Stoma density and pollution
The stomata density in pine tree leaves taken from locations with a higher traffic flow is lower.
Stomata in plants
Stomata are tiny plant structures found on the epidermis of plants. They allow water vapor, carbon dioxide and oxygen to move in and out of a leaf. Most plants have stomata on the bottom side of the leaf. Each stomata consists of a tiny hole called a stoma, and 2 guard cells at the sides. The stoma opening allows for the diffusion of carbon dioxide and oxygen gases while the guard cells at the side serve to open or close the stoma. The stoma opens for carbon dioxide molecules to enter in order to enable photosynthesis to take place. However, when the weather gets too hot, the stoma closes to prevent loss of water.

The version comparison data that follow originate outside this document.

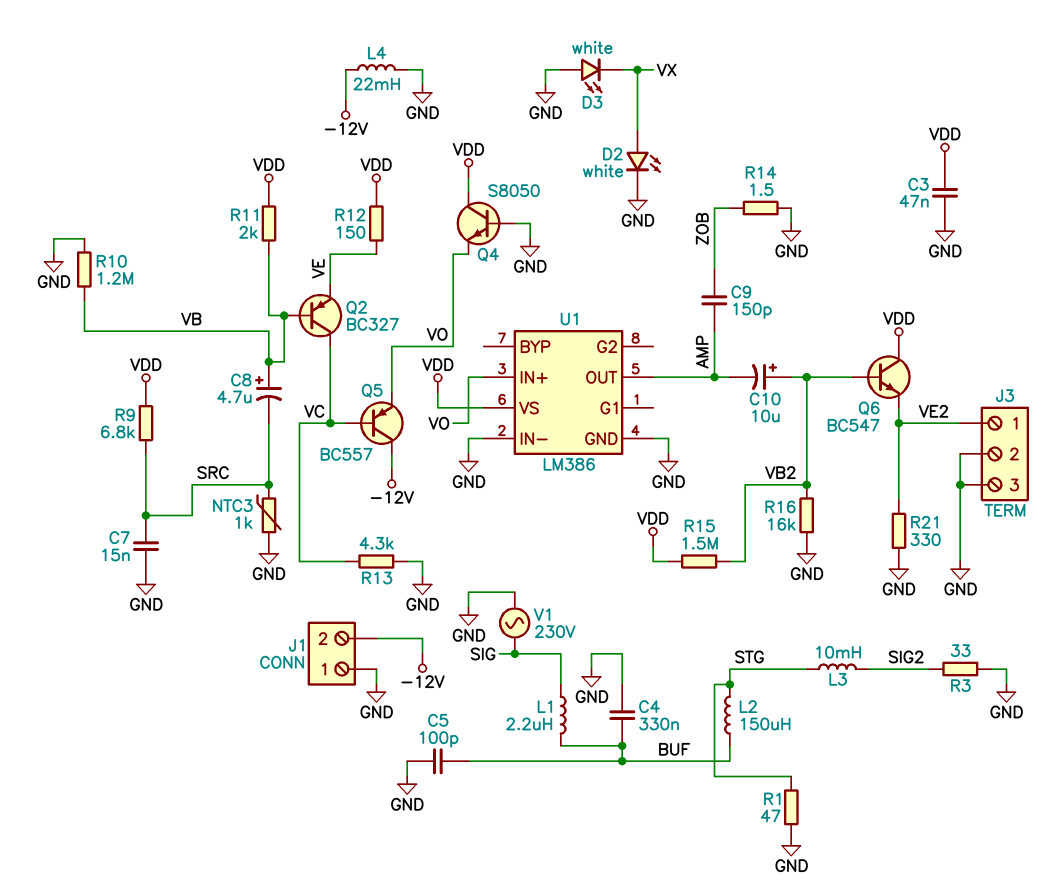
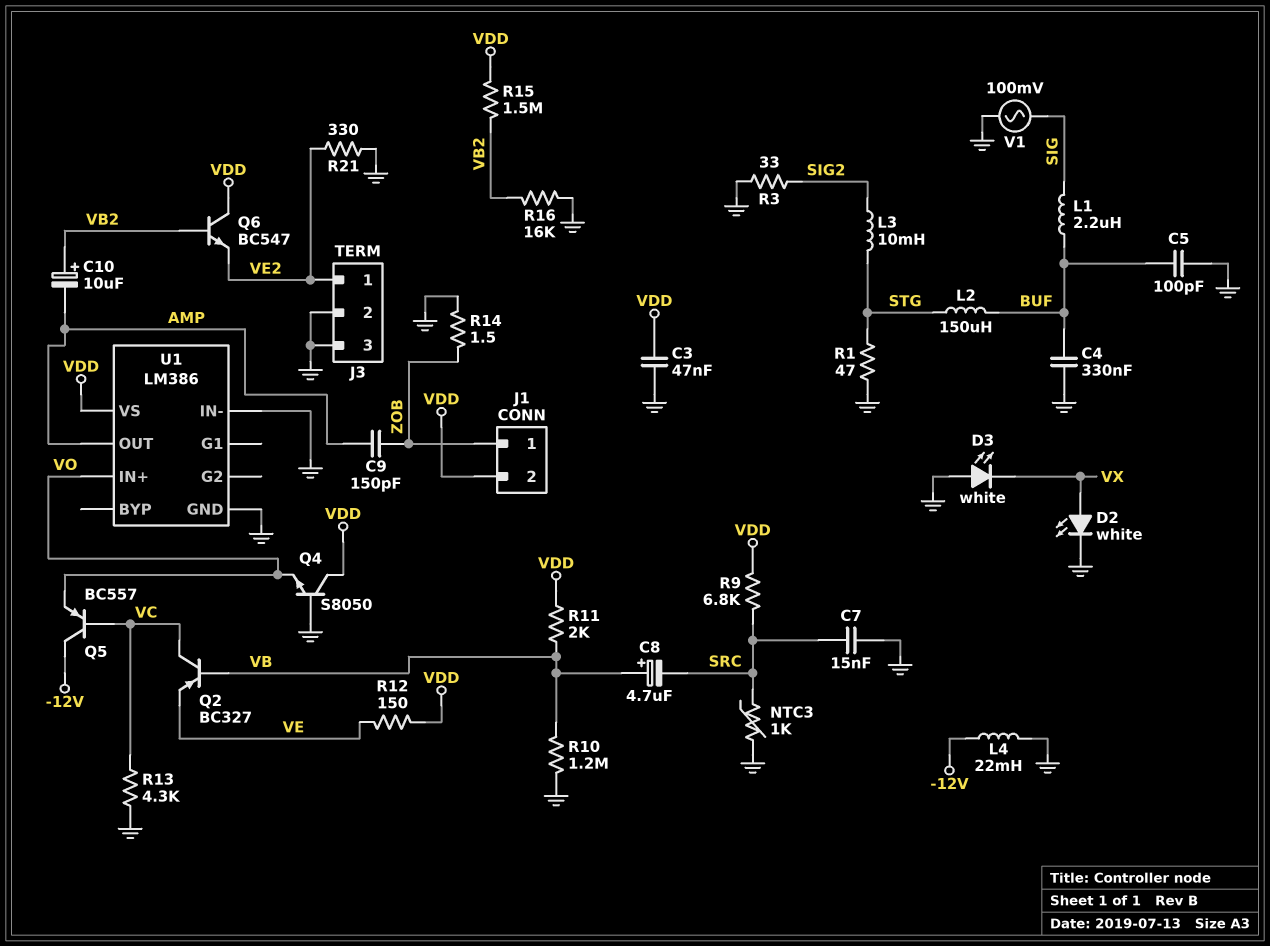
J1 pin 1: GND -> ZOB
J1 pin 2: -12V -> VDD
V1: AC 230V (GND, SIG) -> AC 100mV (GND, SIG)

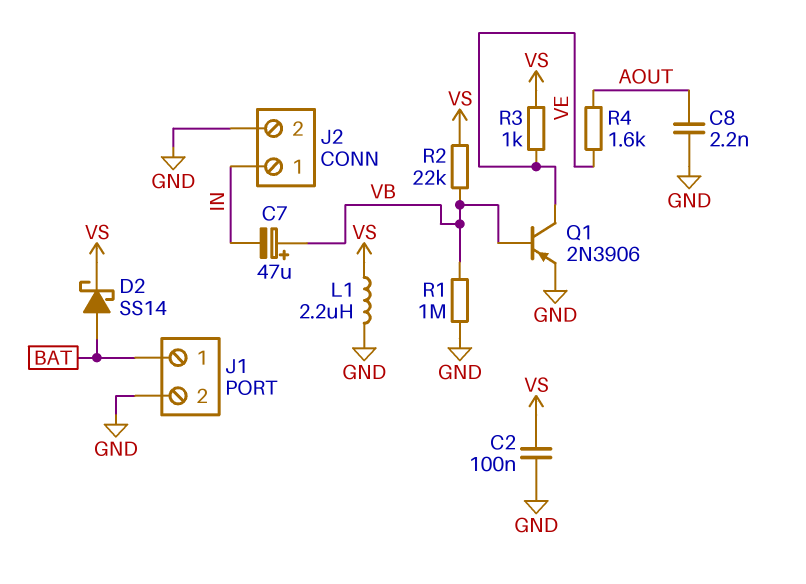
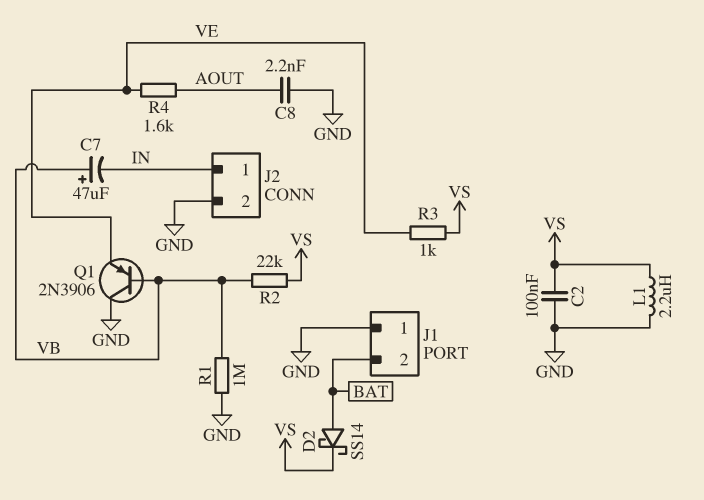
J1 pin 1: BAT -> GND
J1 pin 2: GND -> BAT
Q1: PNP 2N3906 (B VB, C VE, E GND) -> PNP 2N3906 (B VB, C GND, E VE)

The stomata provides a channel or opening for the plant to interact directly with its surrounding atmosphere. Diffusion of gasses in and out of the plants takes place through the holes in the stomata. Water molecules are also released into the air through the opening in the stoma. When water molecules escape from the surface of the leaf, hydrostatic pressure reduces. This causes the water and nutrients collected in the roots to be pulled upwards. This transpiration and flow of water also helps in cooling down plants. The amount of water lost by a plant will depend on the humidity, temperature, wind conditions and the amount of water in the soil.
Stomatal density is the number of stomata per square millimeter. It can range from 100 to 1000 stomata per square millimeter, depending on the type of plant and the environmental conditions during the plant’s development. Stomatal density will be greater if the plant develops in environments with greater amounts of light, lower atmospheric concentrations of carbon dioxide and in moist environments.